Herbalife Ltd. (NYSE:HLF) shares have been halted today at $38.39 for some big news. People familiar with the matter told the New York Times that accounting firm KPMG would have to resign as the auditor of Herbalife Ltd. (NYSE:HLF).
Yesterday, the accounting firm fired a senior partner for providing insider information to an unnamed person who then traded shares of many West Coast companies.
However, KPMG didn’t name the senior partner it fired yesterday. The firm also didn’t disclosed the names of companies whose information was disclosed by its senior partner.
In a late development, Herb Greenberg said that Herbalife Ltd. (NYSE:HLF) shares were not halted due to KPMG’s announcement. Greenberg said if the hault for Herbalife Ltd (NYSE:HLF) is because of its the auditor’s resignation – the stock should have reopened as the news seeped out. But the stock hasn’t opened yet.
The resignation of KPMG is in no way related to Herbalife Ltd. (NYSE:HLF). So, why would it matter one way or the other to Herbalife shareholders?
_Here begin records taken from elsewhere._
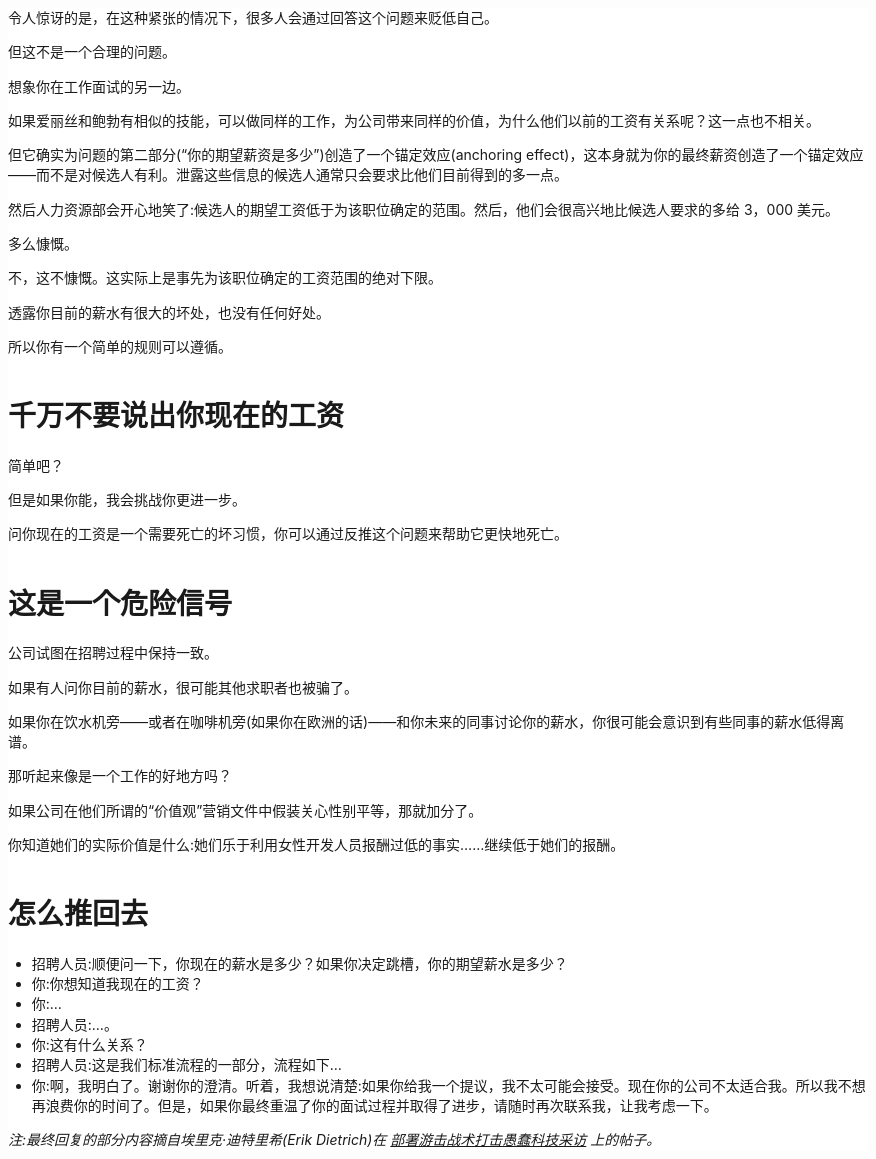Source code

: 令人惊讶的是，在这种紧张的情况下，很多人会通过回答这个问题来贬低自己。

但这不是一个合理的问题。

想象你在工作面试的另一边。

如果爱丽丝和鲍勃有相似的技能，可以做同样的工作，为公司带来同样的价值，为什么他们以前的工资有关系呢？这一点也不相关。

但它确实为问题的第二部分(“你的期望薪资是多少”)创造了一个锚定效应(anchoring effect)，这本身就为你的最终薪资创造了一个锚定效应——而不是对候选人有利。泄露这些信息的候选人通常只会要求比他们目前得到的多一点。

然后人力资源部会开心地笑了:候选人的期望工资低于为该职位确定的范围。然后，他们会很高兴地比候选人要求的多给 3，000 美元。

多么慷慨。

不，这不慷慨。这实际上是事先为该职位确定的工资范围的绝对下限。

透露你目前的薪水有很大的坏处，也没有任何好处。

所以你有一个简单的规则可以遵循。

# 千万不要说出你现在的工资

简单吧？

但是如果你能，我会挑战你更进一步。

问你现在的工资是一个需要死亡的坏习惯，你可以通过反推这个问题来帮助它更快地死亡。

# 这是一个危险信号

公司试图在招聘过程中保持一致。

如果有人问你目前的薪水，很可能其他求职者也被骗了。

如果你在饮水机旁——或者在咖啡机旁(如果你在欧洲的话)——和你未来的同事讨论你的薪水，你很可能会意识到有些同事的薪水低得离谱。

那听起来像是一个工作的好地方吗？

如果公司在他们所谓的“价值观”营销文件中假装关心性别平等，那就加分了。

你知道她们的实际价值是什么:她们乐于利用女性开发人员报酬过低的事实……继续低于她们的报酬。

# 怎么推回去

*   招聘人员:顺便问一下，你现在的薪水是多少？如果你决定跳槽，你的期望薪水是多少？
*   你:你想知道我现在的工资？
*   你:…
*   招聘人员:…。
*   你:这有什么关系？
*   招聘人员:这是我们标准流程的一部分，流程如下…
*   你:啊，我明白了。谢谢你的澄清。听着，我想说清楚:如果你给我一个提议，我不太可能会接受。现在你的公司不太适合我。所以我不想再浪费你的时间了。但是，如果你最终重温了你的面试过程并取得了进步，请随时再次联系我，让我考虑一下。

*注:最终回复的部分内容摘自埃里克·迪特里希(Erik Dietrich)在* [*部署游击战术打击愚蠢科技采访*](https://daedtech.com/deploying-guerrilla-tactics-combat-stupid-tech-interviews/) *上的帖子。*
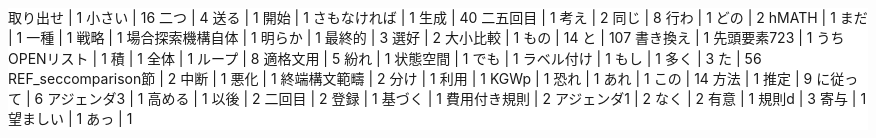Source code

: 取り出せ | 1
小さい | 16
二つ | 4
送る | 1
開始 | 1
さもなければ | 1
生成 | 40
二五回目 | 1
考え | 2
同じ | 8
行わ | 1
どの | 2
hMATH | 1
まだ | 1
一種 | 1
戦略 | 1
場合探索機構自体 | 1
明らか | 1
最終的 | 3
選好 | 2
大小比較 | 1
もの | 14
と | 107
書き換え | 1
先頭要素723 | 1
うちOPENリスト | 1
積 | 1
全体 | 1
ループ | 8
適格文用 | 5
紛れ | 1
状態空間 | 1
でも | 1
ラベル付け | 1
もし | 1
多く | 3
た | 56
REF_seccomparison節 | 2
中断 | 1
悪化 | 1
終端構文範疇 | 2
分け | 1
利用 | 1
KGWp | 1
恐れ | 1
あれ | 1
この | 14
方法 | 1
推定 | 9
に従って | 6
アジェンダ3 | 1
高める | 1
以後 | 2
二回目 | 2
登録 | 1
基づく | 1
費用付き規則 | 2
アジェンダ1 | 2
なく | 2
有意 | 1
規則d | 3
寄与 | 1
望ましい | 1
あっ | 1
For several months Herbalife has been the center of battle between hedge fund titans.
On one side, Bill Ackman has taken a big short position in the company, calling it a pyramid scheme and predicting that the nutritional supplement maker would eventually collapse. On the other side, there is Carl Icahn and Dan Loeb who have backed the stock. In fact, Icahn has now become the largest shareholder in Herbalife Ltd. (NYSE:HLF).
When the stock was halted, there were speculations that Carl Icahn might increase his stake. However, the actual case remains a mystery.
Bill Ackman recently ousted Ron Johnson, the chief executive officer of the struggling retailer and rehired Mike Ullman whom he had fired in November 2011. Now his another big bet Herbalife Ltd. (NYSE:HLF) is on the line.
UPDATE 10:39 AM EST: According to Business Insider, the KPMG senior partner was allegedly leaking information to someone. That third party is not Bill Ackman or Carl Icahn. So, who is it?